BEGIN

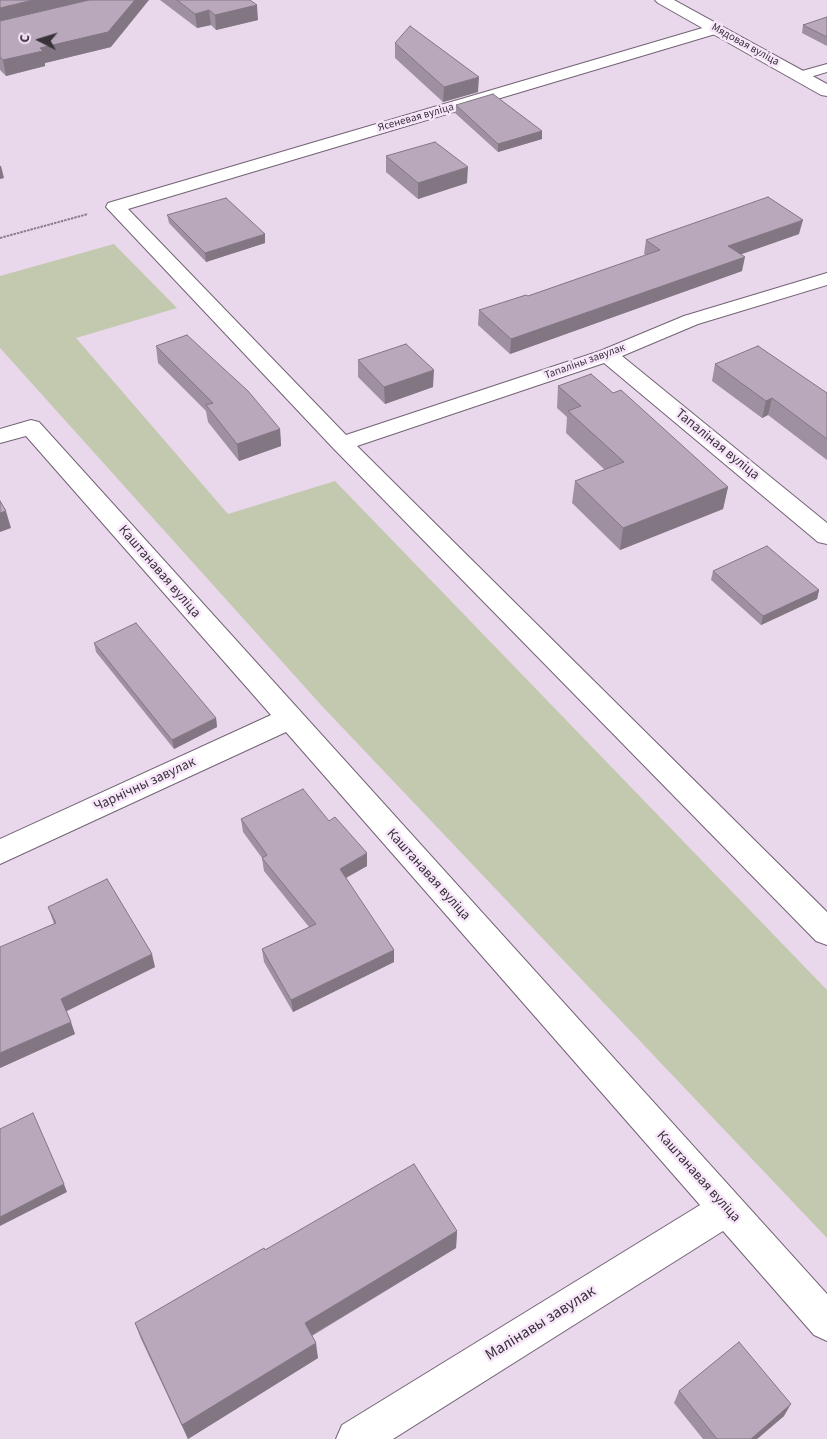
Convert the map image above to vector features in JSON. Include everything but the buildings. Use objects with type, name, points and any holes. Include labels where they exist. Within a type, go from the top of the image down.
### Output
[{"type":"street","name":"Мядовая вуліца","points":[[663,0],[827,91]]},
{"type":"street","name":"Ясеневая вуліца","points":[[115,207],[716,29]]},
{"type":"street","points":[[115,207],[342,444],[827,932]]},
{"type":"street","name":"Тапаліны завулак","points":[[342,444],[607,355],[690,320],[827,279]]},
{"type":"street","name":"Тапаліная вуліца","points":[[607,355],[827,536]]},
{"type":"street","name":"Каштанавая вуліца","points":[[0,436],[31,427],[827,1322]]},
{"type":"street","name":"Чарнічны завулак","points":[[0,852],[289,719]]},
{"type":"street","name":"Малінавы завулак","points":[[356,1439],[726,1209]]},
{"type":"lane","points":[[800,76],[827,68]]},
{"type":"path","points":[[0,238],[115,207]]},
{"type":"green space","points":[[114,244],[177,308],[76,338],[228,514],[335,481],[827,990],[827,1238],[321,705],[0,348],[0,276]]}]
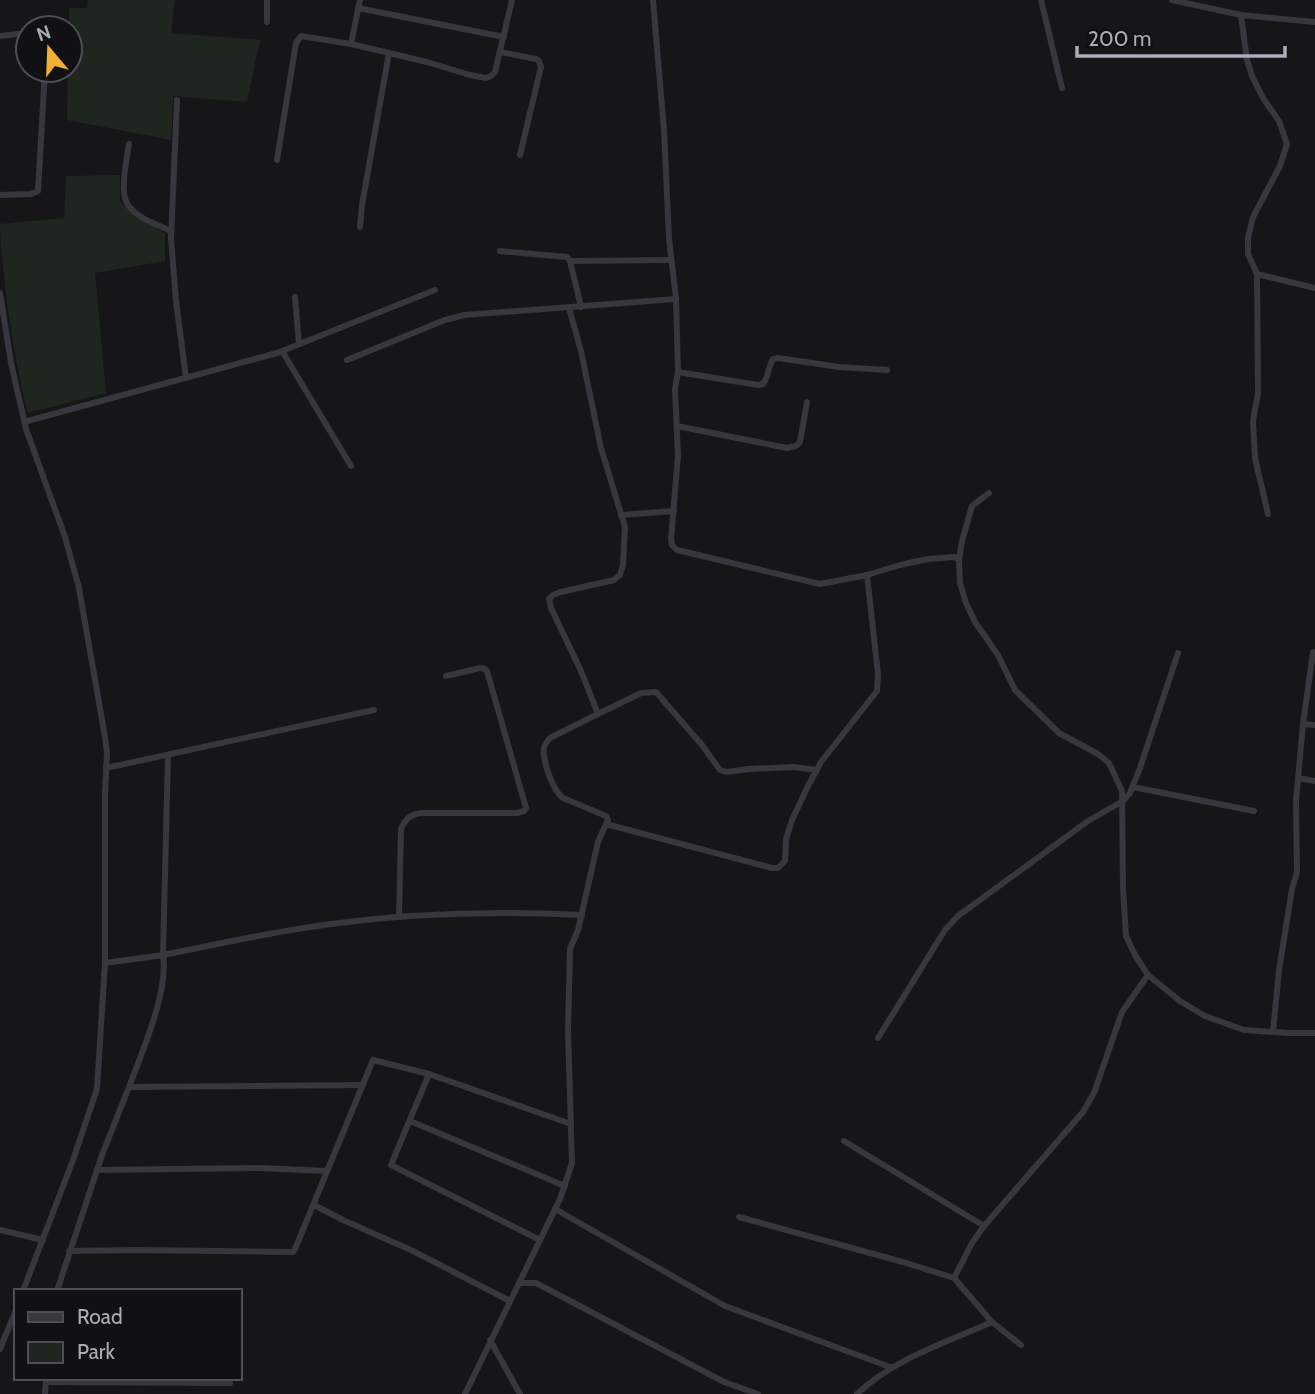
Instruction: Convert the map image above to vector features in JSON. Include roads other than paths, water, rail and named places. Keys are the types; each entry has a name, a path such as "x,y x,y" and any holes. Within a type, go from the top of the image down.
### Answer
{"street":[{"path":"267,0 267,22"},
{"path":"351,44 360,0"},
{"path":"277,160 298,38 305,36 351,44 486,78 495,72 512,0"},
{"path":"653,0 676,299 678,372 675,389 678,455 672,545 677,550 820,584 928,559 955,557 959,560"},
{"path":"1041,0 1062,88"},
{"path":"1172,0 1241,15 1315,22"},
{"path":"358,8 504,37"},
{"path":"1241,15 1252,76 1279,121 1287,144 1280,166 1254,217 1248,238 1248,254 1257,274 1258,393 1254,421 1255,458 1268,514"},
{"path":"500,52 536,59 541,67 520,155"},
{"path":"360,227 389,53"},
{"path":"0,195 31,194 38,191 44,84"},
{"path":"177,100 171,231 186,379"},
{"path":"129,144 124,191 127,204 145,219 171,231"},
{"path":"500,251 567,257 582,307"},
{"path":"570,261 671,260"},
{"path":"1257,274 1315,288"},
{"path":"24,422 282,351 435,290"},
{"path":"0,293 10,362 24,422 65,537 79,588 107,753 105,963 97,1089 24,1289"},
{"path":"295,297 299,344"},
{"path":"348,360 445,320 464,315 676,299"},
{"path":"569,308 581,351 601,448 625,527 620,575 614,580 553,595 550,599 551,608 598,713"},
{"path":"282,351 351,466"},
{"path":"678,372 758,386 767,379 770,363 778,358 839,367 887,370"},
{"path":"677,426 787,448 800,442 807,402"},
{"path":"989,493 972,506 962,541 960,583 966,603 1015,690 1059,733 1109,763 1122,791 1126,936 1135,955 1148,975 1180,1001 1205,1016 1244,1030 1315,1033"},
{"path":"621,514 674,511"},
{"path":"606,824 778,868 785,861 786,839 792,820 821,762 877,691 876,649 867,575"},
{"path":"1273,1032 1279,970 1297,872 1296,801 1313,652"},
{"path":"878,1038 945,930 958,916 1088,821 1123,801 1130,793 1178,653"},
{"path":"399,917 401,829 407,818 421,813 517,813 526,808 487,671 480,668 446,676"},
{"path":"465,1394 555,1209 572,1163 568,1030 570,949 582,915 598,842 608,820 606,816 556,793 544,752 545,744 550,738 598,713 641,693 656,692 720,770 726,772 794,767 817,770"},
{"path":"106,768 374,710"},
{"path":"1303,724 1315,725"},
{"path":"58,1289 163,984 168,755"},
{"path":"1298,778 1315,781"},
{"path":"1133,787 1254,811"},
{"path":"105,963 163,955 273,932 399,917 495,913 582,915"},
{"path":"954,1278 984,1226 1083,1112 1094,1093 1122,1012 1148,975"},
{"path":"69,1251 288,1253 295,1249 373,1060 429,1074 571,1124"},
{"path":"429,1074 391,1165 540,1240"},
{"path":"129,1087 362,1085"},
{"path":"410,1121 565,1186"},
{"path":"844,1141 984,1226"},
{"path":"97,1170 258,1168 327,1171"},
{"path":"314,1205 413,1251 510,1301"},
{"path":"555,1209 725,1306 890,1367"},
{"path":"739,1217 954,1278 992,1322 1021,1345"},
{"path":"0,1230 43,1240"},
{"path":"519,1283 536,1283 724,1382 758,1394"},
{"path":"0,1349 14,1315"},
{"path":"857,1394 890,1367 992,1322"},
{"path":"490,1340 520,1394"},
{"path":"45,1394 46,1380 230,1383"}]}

END

§ EXERCISE DESCRIPTION
If an entry holds a picture, leave the picture out and repeat the rest exactly.

§ RESPONSE TO THIS TASK
Convert the map image above to vector features in JSON. Include everything but the buildings. Use objects with type, name, points and any holes. Include labels where they exist. Within a type, go from the top of the image down.
### Output
[{"type":"street","name":"Мядовая вуліца","points":[[663,0],[827,91]]},
{"type":"street","name":"Ясеневая вуліца","points":[[115,207],[716,29]]},
{"type":"street","points":[[115,207],[342,444],[827,932]]},
{"type":"street","name":"Тапаліны завулак","points":[[342,444],[607,355],[690,320],[827,279]]},
{"type":"street","name":"Тапаліная вуліца","points":[[607,355],[827,536]]},
{"type":"street","name":"Каштанавая вуліца","points":[[0,436],[31,427],[827,1322]]},
{"type":"street","name":"Чарнічны завулак","points":[[0,852],[289,719]]},
{"type":"street","name":"Малінавы завулак","points":[[356,1439],[726,1209]]},
{"type":"lane","points":[[800,76],[827,68]]},
{"type":"path","points":[[0,238],[115,207]]},
{"type":"green space","points":[[114,244],[177,308],[76,338],[228,514],[335,481],[827,990],[827,1238],[321,705],[0,348],[0,276]]}]
Instruction: Convert the map image above to vector features in JSON. Include roads other than paths, water, rail and named places. Keys are the types; each entry has a name, a path such as "x,y x,y" and any holes. Within a type, go from the top of the image down.
### Answer
{"street":[{"path":"267,0 267,22"},
{"path":"351,44 360,0"},
{"path":"277,160 298,38 305,36 351,44 486,78 495,72 512,0"},
{"path":"653,0 676,299 678,372 675,389 678,455 672,545 677,550 820,584 928,559 955,557 959,560"},
{"path":"1041,0 1062,88"},
{"path":"1172,0 1241,15 1315,22"},
{"path":"358,8 504,37"},
{"path":"1241,15 1252,76 1279,121 1287,144 1280,166 1254,217 1248,238 1248,254 1257,274 1258,393 1254,421 1255,458 1268,514"},
{"path":"500,52 536,59 541,67 520,155"},
{"path":"360,227 389,53"},
{"path":"0,195 31,194 38,191 44,84"},
{"path":"177,100 171,231 186,379"},
{"path":"129,144 124,191 127,204 145,219 171,231"},
{"path":"500,251 567,257 582,307"},
{"path":"570,261 671,260"},
{"path":"1257,274 1315,288"},
{"path":"24,422 282,351 435,290"},
{"path":"0,293 10,362 24,422 65,537 79,588 107,753 105,963 97,1089 24,1289"},
{"path":"295,297 299,344"},
{"path":"348,360 445,320 464,315 676,299"},
{"path":"569,308 581,351 601,448 625,527 620,575 614,580 553,595 550,599 551,608 598,713"},
{"path":"282,351 351,466"},
{"path":"678,372 758,386 767,379 770,363 778,358 839,367 887,370"},
{"path":"677,426 787,448 800,442 807,402"},
{"path":"989,493 972,506 962,541 960,583 966,603 1015,690 1059,733 1109,763 1122,791 1126,936 1135,955 1148,975 1180,1001 1205,1016 1244,1030 1315,1033"},
{"path":"621,514 674,511"},
{"path":"606,824 778,868 785,861 786,839 792,820 821,762 877,691 876,649 867,575"},
{"path":"1273,1032 1279,970 1297,872 1296,801 1313,652"},
{"path":"878,1038 945,930 958,916 1088,821 1123,801 1130,793 1178,653"},
{"path":"399,917 401,829 407,818 421,813 517,813 526,808 487,671 480,668 446,676"},
{"path":"465,1394 555,1209 572,1163 568,1030 570,949 582,915 598,842 608,820 606,816 556,793 544,752 545,744 550,738 598,713 641,693 656,692 720,770 726,772 794,767 817,770"},
{"path":"106,768 374,710"},
{"path":"1303,724 1315,725"},
{"path":"58,1289 163,984 168,755"},
{"path":"1298,778 1315,781"},
{"path":"1133,787 1254,811"},
{"path":"105,963 163,955 273,932 399,917 495,913 582,915"},
{"path":"954,1278 984,1226 1083,1112 1094,1093 1122,1012 1148,975"},
{"path":"69,1251 288,1253 295,1249 373,1060 429,1074 571,1124"},
{"path":"429,1074 391,1165 540,1240"},
{"path":"129,1087 362,1085"},
{"path":"410,1121 565,1186"},
{"path":"844,1141 984,1226"},
{"path":"97,1170 258,1168 327,1171"},
{"path":"314,1205 413,1251 510,1301"},
{"path":"555,1209 725,1306 890,1367"},
{"path":"739,1217 954,1278 992,1322 1021,1345"},
{"path":"0,1230 43,1240"},
{"path":"519,1283 536,1283 724,1382 758,1394"},
{"path":"0,1349 14,1315"},
{"path":"857,1394 890,1367 992,1322"},
{"path":"490,1340 520,1394"},
{"path":"45,1394 46,1380 230,1383"}]}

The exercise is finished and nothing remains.